WINE | Malbec on the Rise

South American wines have grown increasingly fashionable in the last few years, and no varietal has taken greater hold than Argentina’s signature grape, Malbec, a spicy and robust varietal traditionally used in Bordeaux blends.

According to Nielsen scan data, in the four weeks leading up to March 7, 2009, wines from Argentina, like Malbec, grew 52 percent in dollar value over the same period last year. Additionally, in 2008, Argentina posted the most growth in dollar sales in the U.S. – perhaps in part due to the growth of Malbec.

Andrew Stover, sommelier and director of wine marketing at Washington, D.C.’s OYA Restaurant & Lounge and SEI Restaurant, reports that guests still can’t get enough of this grape. He believes diners gravitate towards Argentinean Malbec because of its similarity to Merlot or Cabernet, although he considers Malbec to be more food-friendly.

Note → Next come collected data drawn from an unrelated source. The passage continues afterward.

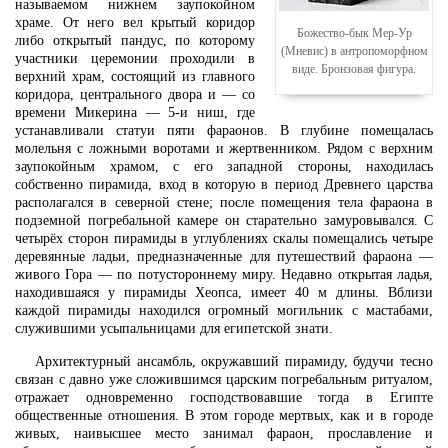
называемом нижнем заупокойном
храме. От него вел крытый коридор
Божество-бык Мер-Ур
либо открытый пандус, по которому
(Мневис) в антропоморфном
участники церемонии проходили в
виде. Бронзовая фигура.
верхний храм, состоящий из главного
коридора, центрального двора и — со
времени Микерина — 5-и ниш, где
устанавливали статуи пяти фараонов. В глубине помещалась
молельня с ложными воротами и жертвенником. Рядом с верхним
заупокойным храмом, с его западной стороны, находилась
собственно пирамида, вход в которую в период Древнего царства
располагался в северной стене; после помещения тела фараона в
подземной погребальной камере он старательно замуровывался. С
четырёх сторон пирамиды в углублениях скалы помещались четыре
деревянные ладьи, предназначенные для путешествий фараона —
живого Гора — по потустороннему миру. Недавно открытая ладья,
находившаяся у пирамиды Хеопса, имеет 40 м длины. Вблизи
каждой пирамиды находился огромный могильник с мастабами,
служившими усыпальницами для египетской знати.
Архитектурный ансамбль, окружавший пирамиду, будучи тесно
связан с давно уже сложившимся царским погребальным ритуалом,
отражает одновременно господствовавшие тогда в Египте
общественные отношения. В этом городе мертвых, как и в городе
живых, наивысшее место занимал фараон, прославление и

“Malbec is the new Merlot,” proclaims Haley Guild, wine director at Bacar in San Francisco, where at any given time the 1,200-bottle wine list includes a handful of high-end Malbec bottles. Stover favors producers Andeluna and Urban Uco by O’Fournier, which “offer loads of dark fruit notes yet have an elegance that some Argentine Malbecs are lacking.” He pairs these Malbecs with lamb or grilled pork dishes, while partnering more extracted bottles with red meat.

Operators joining the trend and offering Malbec, along with other popular varietals, furnish their lists with a contemporary vibe. Plus, pouring them by the glass or in even smaller amounts sparks confidence in guest experimentation, while increasing operators’ sales.